The Israel Defence Forces (IDF) entered the Jenin refugee camp, in the north of the occupied territory at about 7am (5am GMT) on Thursday acting on intelligence suggesting a cell linked to Palestinian Islamic Jihad was planning to carry out imminent attacks, the army said in a statement.

Two civilians and seven men claimed by Palestinian militant groups were killed in the fierce gun battle that ensued. Several of the camp’s residents said the violence was the worst they had witnessed since the second intifada, or Palestinian uprising, in the 2000s. The death toll from the raid is the highest in a single Israeli operation recorded by the United Nations since records began in 2005.

The events on Thursday in Jenin led the Palestinian Authority, which has limited governing powers in the West Bank, to announce it was suspending security cooperation with Israel, and sparked confrontations elsewhere: two more Palestinians were shot and killed by soldiers in protests that turned violent at checkpoints near Ramallah and in East Jerusalem.
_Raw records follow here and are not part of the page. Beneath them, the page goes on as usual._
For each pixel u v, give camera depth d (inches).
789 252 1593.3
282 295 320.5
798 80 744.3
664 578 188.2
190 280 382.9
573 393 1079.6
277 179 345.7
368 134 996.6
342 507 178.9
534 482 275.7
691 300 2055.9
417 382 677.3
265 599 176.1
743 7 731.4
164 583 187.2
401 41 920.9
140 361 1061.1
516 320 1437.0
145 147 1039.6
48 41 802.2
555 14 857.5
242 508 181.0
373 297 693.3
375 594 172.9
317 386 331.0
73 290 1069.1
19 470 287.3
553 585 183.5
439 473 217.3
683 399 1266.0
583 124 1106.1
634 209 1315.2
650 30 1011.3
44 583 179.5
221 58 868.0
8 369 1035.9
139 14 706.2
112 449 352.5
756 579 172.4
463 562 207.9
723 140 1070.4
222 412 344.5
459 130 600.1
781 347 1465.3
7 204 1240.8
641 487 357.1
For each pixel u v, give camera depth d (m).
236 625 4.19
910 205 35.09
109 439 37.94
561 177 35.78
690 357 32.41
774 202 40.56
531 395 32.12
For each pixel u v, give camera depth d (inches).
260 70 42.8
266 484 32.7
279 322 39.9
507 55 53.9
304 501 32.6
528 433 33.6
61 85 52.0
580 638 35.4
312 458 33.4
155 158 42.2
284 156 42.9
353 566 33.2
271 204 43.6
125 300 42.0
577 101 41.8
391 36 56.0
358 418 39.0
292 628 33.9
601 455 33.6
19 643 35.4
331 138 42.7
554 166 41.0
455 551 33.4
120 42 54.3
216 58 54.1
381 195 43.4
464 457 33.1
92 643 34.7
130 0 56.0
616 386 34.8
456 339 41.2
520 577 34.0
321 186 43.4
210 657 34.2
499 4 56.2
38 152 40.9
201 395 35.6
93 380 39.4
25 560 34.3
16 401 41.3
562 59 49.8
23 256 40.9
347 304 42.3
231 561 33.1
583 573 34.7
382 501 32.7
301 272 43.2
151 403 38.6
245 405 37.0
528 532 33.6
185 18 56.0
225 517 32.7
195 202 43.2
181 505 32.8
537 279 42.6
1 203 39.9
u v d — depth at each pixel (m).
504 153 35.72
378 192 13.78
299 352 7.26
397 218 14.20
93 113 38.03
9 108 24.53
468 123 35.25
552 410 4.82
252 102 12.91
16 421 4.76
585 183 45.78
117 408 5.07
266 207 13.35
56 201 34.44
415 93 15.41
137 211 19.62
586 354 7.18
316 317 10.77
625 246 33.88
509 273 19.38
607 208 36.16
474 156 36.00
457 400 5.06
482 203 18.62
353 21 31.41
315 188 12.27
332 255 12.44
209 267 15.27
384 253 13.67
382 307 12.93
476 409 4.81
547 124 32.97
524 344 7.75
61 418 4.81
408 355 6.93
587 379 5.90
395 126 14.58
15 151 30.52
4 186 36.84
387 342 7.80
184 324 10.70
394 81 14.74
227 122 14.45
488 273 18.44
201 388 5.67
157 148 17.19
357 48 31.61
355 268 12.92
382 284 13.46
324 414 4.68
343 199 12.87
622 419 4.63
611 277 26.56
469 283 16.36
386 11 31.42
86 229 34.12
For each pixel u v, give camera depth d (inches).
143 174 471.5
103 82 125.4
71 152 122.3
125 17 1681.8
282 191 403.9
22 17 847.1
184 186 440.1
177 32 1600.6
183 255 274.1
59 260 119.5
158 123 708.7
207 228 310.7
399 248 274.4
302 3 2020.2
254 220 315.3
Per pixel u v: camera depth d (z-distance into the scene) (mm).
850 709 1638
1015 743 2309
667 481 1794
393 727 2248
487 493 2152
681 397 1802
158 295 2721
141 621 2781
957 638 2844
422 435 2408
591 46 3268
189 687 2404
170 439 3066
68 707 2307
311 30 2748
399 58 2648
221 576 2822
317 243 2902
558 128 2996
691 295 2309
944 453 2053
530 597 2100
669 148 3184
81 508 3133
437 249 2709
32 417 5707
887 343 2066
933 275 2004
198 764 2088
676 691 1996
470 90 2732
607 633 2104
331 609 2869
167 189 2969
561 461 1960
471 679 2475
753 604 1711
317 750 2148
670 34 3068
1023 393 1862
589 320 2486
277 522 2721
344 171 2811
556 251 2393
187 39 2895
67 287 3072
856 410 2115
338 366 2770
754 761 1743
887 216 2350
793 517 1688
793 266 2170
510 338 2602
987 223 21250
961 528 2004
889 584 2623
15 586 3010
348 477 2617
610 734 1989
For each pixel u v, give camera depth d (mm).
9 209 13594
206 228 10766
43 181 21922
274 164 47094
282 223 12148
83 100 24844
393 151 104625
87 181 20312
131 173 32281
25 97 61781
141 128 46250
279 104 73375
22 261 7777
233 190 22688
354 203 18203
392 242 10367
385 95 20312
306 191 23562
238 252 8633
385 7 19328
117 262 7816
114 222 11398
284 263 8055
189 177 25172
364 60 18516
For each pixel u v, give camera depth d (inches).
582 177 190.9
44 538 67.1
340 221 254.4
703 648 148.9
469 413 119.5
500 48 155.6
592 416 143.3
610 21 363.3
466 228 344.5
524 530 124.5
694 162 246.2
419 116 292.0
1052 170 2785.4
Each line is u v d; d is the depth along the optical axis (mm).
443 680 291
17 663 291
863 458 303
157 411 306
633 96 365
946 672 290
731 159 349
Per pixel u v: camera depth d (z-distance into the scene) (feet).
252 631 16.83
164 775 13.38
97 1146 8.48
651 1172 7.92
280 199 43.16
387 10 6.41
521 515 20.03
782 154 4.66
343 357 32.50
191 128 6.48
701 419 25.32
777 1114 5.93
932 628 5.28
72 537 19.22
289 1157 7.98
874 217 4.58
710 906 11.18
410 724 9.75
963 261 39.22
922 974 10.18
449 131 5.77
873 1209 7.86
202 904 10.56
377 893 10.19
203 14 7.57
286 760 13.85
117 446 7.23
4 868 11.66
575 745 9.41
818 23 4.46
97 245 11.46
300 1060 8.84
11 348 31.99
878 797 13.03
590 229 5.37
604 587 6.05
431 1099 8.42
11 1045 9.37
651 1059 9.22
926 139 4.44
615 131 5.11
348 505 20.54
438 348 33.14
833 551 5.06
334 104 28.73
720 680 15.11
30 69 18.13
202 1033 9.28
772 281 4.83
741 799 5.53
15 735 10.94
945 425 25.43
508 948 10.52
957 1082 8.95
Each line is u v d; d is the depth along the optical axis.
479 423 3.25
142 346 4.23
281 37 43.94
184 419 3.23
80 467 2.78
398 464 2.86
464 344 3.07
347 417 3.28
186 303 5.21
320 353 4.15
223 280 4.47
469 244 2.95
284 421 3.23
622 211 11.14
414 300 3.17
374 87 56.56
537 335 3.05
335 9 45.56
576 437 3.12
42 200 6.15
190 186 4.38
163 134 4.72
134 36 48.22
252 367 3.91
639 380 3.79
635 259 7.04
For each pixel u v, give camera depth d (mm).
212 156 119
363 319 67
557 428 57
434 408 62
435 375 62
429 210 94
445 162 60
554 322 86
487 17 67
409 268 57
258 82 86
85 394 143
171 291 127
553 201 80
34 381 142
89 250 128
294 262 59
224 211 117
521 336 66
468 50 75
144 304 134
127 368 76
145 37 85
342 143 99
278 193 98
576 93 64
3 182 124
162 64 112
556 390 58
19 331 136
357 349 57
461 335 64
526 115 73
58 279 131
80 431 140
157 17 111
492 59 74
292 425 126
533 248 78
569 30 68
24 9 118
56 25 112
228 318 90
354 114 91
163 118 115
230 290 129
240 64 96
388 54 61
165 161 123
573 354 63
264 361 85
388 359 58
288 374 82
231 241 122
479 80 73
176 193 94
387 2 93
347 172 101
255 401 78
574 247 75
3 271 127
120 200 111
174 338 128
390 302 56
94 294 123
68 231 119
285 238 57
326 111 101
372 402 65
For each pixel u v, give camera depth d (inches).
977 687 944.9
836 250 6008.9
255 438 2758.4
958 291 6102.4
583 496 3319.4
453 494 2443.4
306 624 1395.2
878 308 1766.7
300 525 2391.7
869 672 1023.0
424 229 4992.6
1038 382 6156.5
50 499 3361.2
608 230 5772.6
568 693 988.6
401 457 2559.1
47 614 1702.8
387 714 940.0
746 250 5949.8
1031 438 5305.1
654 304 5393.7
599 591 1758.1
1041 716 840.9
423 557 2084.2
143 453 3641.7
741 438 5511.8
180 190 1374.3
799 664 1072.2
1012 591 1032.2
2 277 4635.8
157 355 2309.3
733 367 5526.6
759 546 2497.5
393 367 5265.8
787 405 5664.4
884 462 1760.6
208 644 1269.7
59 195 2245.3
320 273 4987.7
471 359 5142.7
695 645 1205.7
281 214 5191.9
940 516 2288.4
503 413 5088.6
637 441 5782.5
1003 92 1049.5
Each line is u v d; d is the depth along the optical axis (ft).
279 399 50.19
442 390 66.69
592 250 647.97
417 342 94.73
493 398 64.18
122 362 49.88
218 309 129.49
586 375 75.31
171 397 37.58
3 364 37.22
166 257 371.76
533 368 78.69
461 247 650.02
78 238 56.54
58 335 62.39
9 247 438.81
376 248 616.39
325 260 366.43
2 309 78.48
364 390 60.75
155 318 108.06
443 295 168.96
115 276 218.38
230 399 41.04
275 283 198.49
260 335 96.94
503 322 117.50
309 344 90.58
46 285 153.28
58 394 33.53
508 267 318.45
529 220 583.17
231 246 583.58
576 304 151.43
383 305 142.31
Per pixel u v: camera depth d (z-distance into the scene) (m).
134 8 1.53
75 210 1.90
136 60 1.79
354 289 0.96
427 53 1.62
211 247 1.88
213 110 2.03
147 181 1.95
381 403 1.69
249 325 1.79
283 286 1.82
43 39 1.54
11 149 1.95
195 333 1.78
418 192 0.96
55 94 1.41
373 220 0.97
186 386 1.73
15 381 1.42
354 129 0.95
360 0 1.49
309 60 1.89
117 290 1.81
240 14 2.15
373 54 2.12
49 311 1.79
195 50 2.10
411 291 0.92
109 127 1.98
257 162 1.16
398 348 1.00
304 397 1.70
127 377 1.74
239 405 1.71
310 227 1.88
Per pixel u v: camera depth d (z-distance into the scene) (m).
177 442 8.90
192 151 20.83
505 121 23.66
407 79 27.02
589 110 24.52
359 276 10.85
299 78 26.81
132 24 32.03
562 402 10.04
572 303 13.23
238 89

Overnight on Friday, six rockets were fired from the Islamist-controlled Gaza Strip towards southern Israel, four of which were intercepted by the Iron Dome air defence system. The IDF responded by conducting bombing raids on what it said were two military sites in central Gaza. Both the Gaza and Israeli fire appeared limited in scope, and no injuries were reported on either side.

The leader of Islamic Jihad, a smaller and more belligerent group than the strip’s rulers, Hamas, claimed responsibility for the attack from Gaza during a rally in Gaza City on Friday that attracted thousands of people.

Efforts by international mediators to defuse tensions appeared to have succeeded, with no immediate sign of escalation into war of the kind seen between Israel and the Gaza Strip multiple times since Hamas seized control of the enclave in 2007.

The holy al-Aqsa mosque compound on Jerusalem’s Temple Mount, often a touchpaper for violence, remained calm during Friday prayers, which were accompanied by a heavy Israeli police presence.

Worries that the intractable conflict could once again spiral out of control have not dissipated, however. Thursday’s events come against the backdrop of a nine-month-old Israeli military campaign targeting Palestinian factions in Jenin and nearby Nablus, launched in response to a deadly wave of Palestinian terrorist attacks last spring.

In 2022, about 250 Palestinians in the West Bank and 30 Israelis were killed, making last year the bloodiest since 2004. A surprise three-day Israeli bombing campaign against Islamic Jihad in the Gaza Strip in August killed another 49 people, according to Gaza’s health ministry. So far this month, 31 Palestinians have been killed.

Newly released polling suggests that support for the dormant peace process has reached an all-time low on both sides, and it is widely feared that the recent election of the most rightwing government in Israeli history will stoke tensions further.

The US secretary of state, Antony Blinken, is due to arrive for talks in Egypt, Israel and the West Bank next week. In a statement issued on Thursday, the state department said it was “deeply concerned” by the violence and urged both sides to de-escalate.

The UN, Egypt and Qatar have also urged calm, Palestinian officials said, while the UN security council is expected to meet behind closed doors on Friday to discuss the deteriorating security situation.